Well Met: Renaissance Faires and the American Counterculture by Rachel Lee Rubin
My rating: 4 of 5 stars
Once could say that the whole concept of the Renaissance Faire, which has become so popular, started out as a dream Ron and Phyllis Patterson. Phyllis had been involved in education and the arts back east working with Middle School and adolescent kids. When they moved out here to California they moved to the Laurel Canyon area. The concept started out as kids getting dressed up in costume and performing. They would go about on a wagon loaned from one of the many entertainment figures living there. She worked at children’s center in the area. From there the idea sort of took off.
The first faire which happened in Southern California was done in connection with KPFK and Pacifica Radio. The first faire was a fund raiser. Now back in the late 1950’s and early 1960’s the entertainment figures and residents of Laurel Canyon were involved with liberal causes and were often under scrutiny from the conservative establishment. KPFK was a liberal radio station oft times being accused of being communist. The first faire was a resounding success. The faire also attracted hippies and would be an influence on society at large.

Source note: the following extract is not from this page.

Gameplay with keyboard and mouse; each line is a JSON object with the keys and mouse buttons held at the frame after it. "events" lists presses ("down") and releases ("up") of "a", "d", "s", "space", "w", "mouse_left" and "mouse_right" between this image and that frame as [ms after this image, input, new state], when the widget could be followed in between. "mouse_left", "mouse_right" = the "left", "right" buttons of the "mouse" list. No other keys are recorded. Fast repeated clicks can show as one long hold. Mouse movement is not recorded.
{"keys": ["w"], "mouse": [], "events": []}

The second faire was held in Ventura County. The first weekend went off well but the establishment was doing it’s best to thwart it. First the sheriff’s office was requiring al the vendors to get fingerprinted. Then the Ventura county zoing board managed to get the faire banned on the second weekend. This caused the vendors to lose lots of money.
After that the faire got it’s own place in Agoura Hills. The cultural watershed was both an influence and influenced by the pervading hippie culture. The fare helped inaugurate an interest in hand crafted goods as opposed to the mass produced plastic goods. Glasss blowers off made a show of what they did. The Pattersons would also travel to communes and communities where hand crafts were made. They would serve as a market for these goods and help boost their popularity. In this sense the faire served as a bastion or refuge away from the captitistic society that was all encompassing.

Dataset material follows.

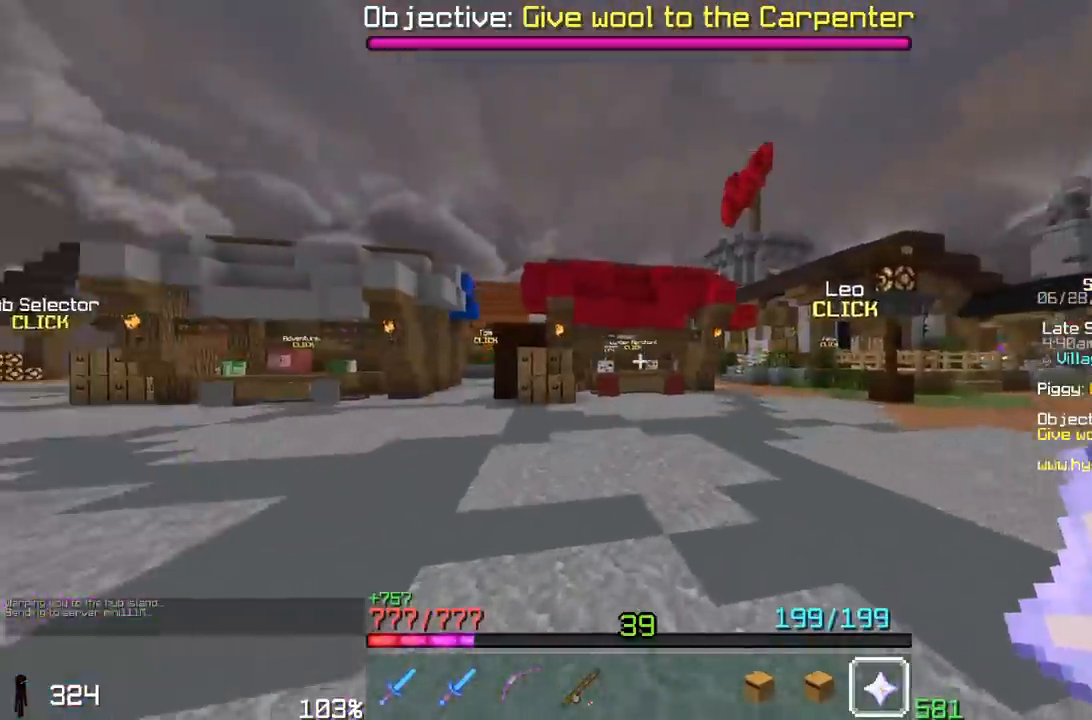
{"keys": ["w"], "mouse": [], "events": []}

The spirit of free love and relaxed boundaries in the realm of relationships found a home in the faire where people could live out this lifestyle or different lifestyles as the faire community was tolerant and accepting of both. Such an attitude was maintained and preserved even up to the present day. Music was also changed. It became more ethnic and eventually more historical incorporating more element of Celtic and Middle Eastern. Had it not been for the faire one could wonder if we would have such a wide variety of interest in international music.
The faire has it’s own community of vendors who travel from faire to faire living in their own moving neighborhoods and culture. These vendors travel in small mobile homes living out of the vans they house their good. Cadres of children grow up together and are homeschooled.
The faire has been about for some time going through many changes. Atfirst being a refuge and countercultural activity. To becoming an activity more obsessed with historical accuracy. Now it has become corporatized yet element of the past still remain.